Try a teaspoon of ground flaxseeds (linseeds) in some water (warm water). Mix the flaxseed powder into the water and drink immediately. Relief should be felt quite quickly, within minutes and effects are long lasting. Also a great source of nutritional fatty acids and fibre.

Adding a half teaspoon of bicarbonate of soda to a small glass of water will relieve the burning sensation.

Make sure that your upper chest and head are raised during sleep (prop yourself up with extra pillows) to help prevent painful episodes waking you in the night.

Many people find that taking digestive enzymes can reduce the incidence of GERD. The enzymes assist with the digestion of food and can lessen the severity or incidences of GERD.

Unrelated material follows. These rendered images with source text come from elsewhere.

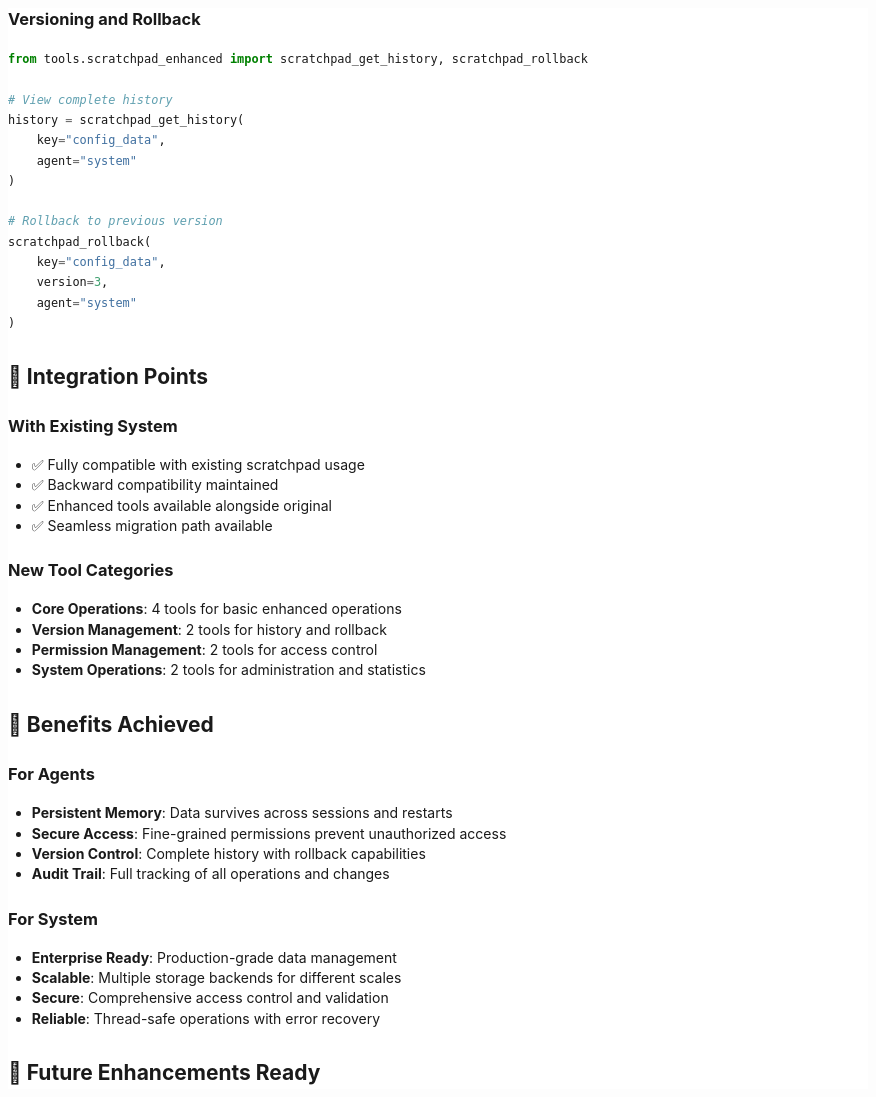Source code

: ### Versioning and Rollback
```python
from tools.scratchpad_enhanced import scratchpad_get_history, scratchpad_rollback

# View complete history
history = scratchpad_get_history(
    key="config_data",
    agent="system"
)

# Rollback to previous version
scratchpad_rollback(
    key="config_data",
    version=3,
    agent="system"
)
```

## 🔧 Integration Points

### With Existing System
- ✅ Fully compatible with existing scratchpad usage
- ✅ Backward compatibility maintained
- ✅ Enhanced tools available alongside original
- ✅ Seamless migration path available

### New Tool Categories
- **Core Operations**: 4 tools for basic enhanced operations
- **Version Management**: 2 tools for history and rollback
- **Permission Management**: 2 tools for access control
- **System Operations**: 2 tools for administration and statistics

## 🎉 Benefits Achieved

### For Agents
- **Persistent Memory**: Data survives across sessions and restarts
- **Secure Access**: Fine-grained permissions prevent unauthorized access
- **Version Control**: Complete history with rollback capabilities
- **Audit Trail**: Full tracking of all operations and changes

### For System
- **Enterprise Ready**: Production-grade data management
- **Scalable**: Multiple storage backends for different scales
- **Secure**: Comprehensive access control and validation
- **Reliable**: Thread-safe operations with error recovery

## 🔮 Future Enhancements Ready
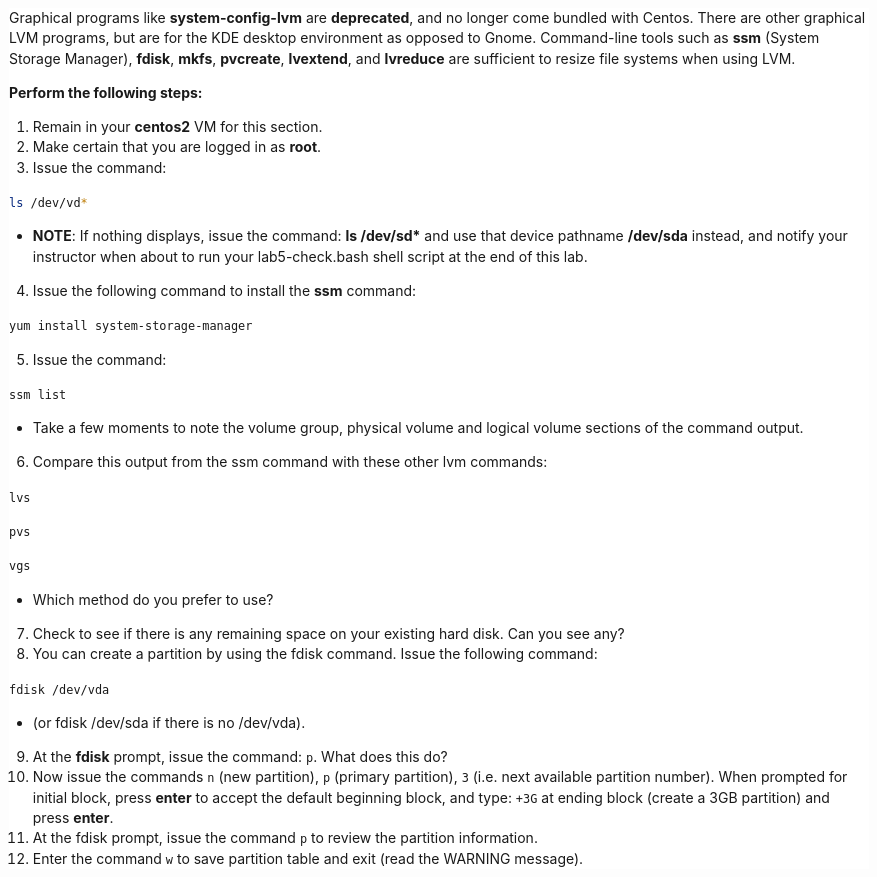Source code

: Graphical programs like **system-config-lvm** are **deprecated**, and no longer come bundled with Centos. There are other graphical LVM programs, but are for the KDE desktop environment as opposed to Gnome. Command-line tools such as **ssm** (System Storage Manager), **fdisk**, **mkfs**, **pvcreate**, **lvextend**, and **lvreduce** are sufficient to resize file systems when using LVM.

**Perform the following steps:**

  1. Remain in your **centos2** VM for this section.
  2. Make certain that you are logged in as **root**.
  3. Issue the command: 

```bash
ls /dev/vd*
```

   - **NOTE**: If nothing displays, issue the command: **ls /dev/sd\*** and use that device pathname **/dev/sda** instead, and notify your instructor when about to run your lab5-check.bash shell script at the end of this lab.

  4. Issue the following command to install the **ssm** command:

```bash
yum install system-storage-manager
```

  5. Issue the command: 

```bash
ssm list
```

   - Take a few moments to note the volume group, physical volume and logical volume sections of the command output.
  
  6. Compare this output from the ssm command with these other lvm commands: 

```bash
lvs
```

```bash
pvs
```

```bash
vgs
```

   - Which method do you prefer to use?

  7. Check to see if there is any remaining space on your existing hard disk. Can you see any?
  8. You can create a partition by using the fdisk command. Issue the following command:

```bash
fdisk /dev/vda
```

   - (or fdisk /dev/sda if there is no /dev/vda).

  9. At the **fdisk** prompt, issue the command: `p`. What does this do?
  10. Now issue the commands `n` (new partition), `p` (primary partition), `3` (i.e. next available partition number). When prompted for initial block, press **enter** to accept the default beginning block, and type: `+3G` at ending block (create a 3GB partition) and press **enter**.
  11. At the fdisk prompt, issue the command `p` to review the partition information.
  12. Enter the command `w` to save partition table and exit (read the WARNING message).
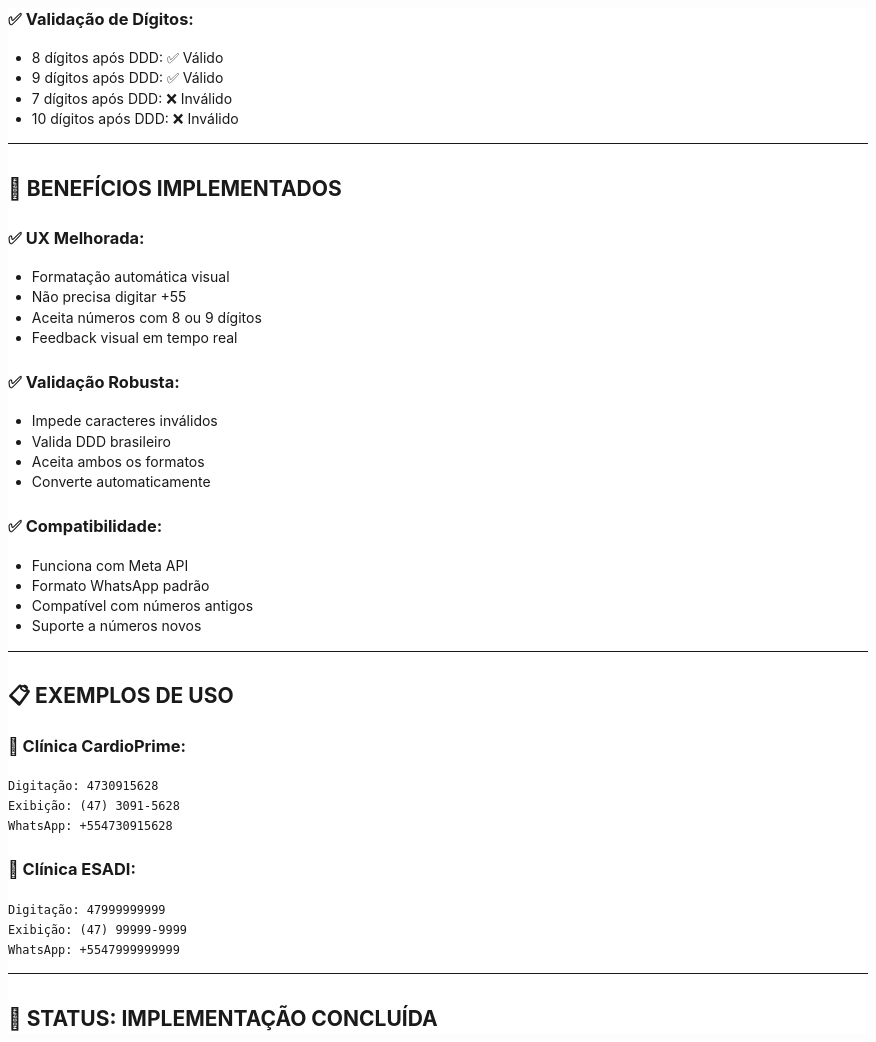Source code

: ### **✅ Validação de Dígitos:**
- 8 dígitos após DDD: ✅ Válido
- 9 dígitos após DDD: ✅ Válido
- 7 dígitos após DDD: ❌ Inválido
- 10 dígitos após DDD: ❌ Inválido

---

## 🚀 **BENEFÍCIOS IMPLEMENTADOS**

### **✅ UX Melhorada:**
- Formatação automática visual
- Não precisa digitar +55
- Aceita números com 8 ou 9 dígitos
- Feedback visual em tempo real

### **✅ Validação Robusta:**
- Impede caracteres inválidos
- Valida DDD brasileiro
- Aceita ambos os formatos
- Converte automaticamente

### **✅ Compatibilidade:**
- Funciona com Meta API
- Formato WhatsApp padrão
- Compatível com números antigos
- Suporte a números novos

---

## 📋 **EXEMPLOS DE USO**

### **🏥 Clínica CardioPrime:**
```
Digitação: 4730915628
Exibição: (47) 3091-5628
WhatsApp: +554730915628
```

### **🏥 Clínica ESADI:**
```
Digitação: 47999999999
Exibição: (47) 99999-9999
WhatsApp: +5547999999999
```

---

## 🎉 **STATUS: IMPLEMENTAÇÃO CONCLUÍDA**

Take a good quality probiotic (either in supplement form, apple cider vinegar, raw yoghurt, fermented/pickled foods, strong chamomile tea, etc).

The act of chewing stimulates saliva production. Saliva is actually a digestive juice so it enhances the digestive process and helps reduce acid reflux. After meals, chew a small amount of mixed seeds containing dill, fennel cumin, caraway and similar digestive promoting seeds to increase saliva production and benefit from the seeds effects on the whole digestive process. Alternatively chew a small piece of chewing gum.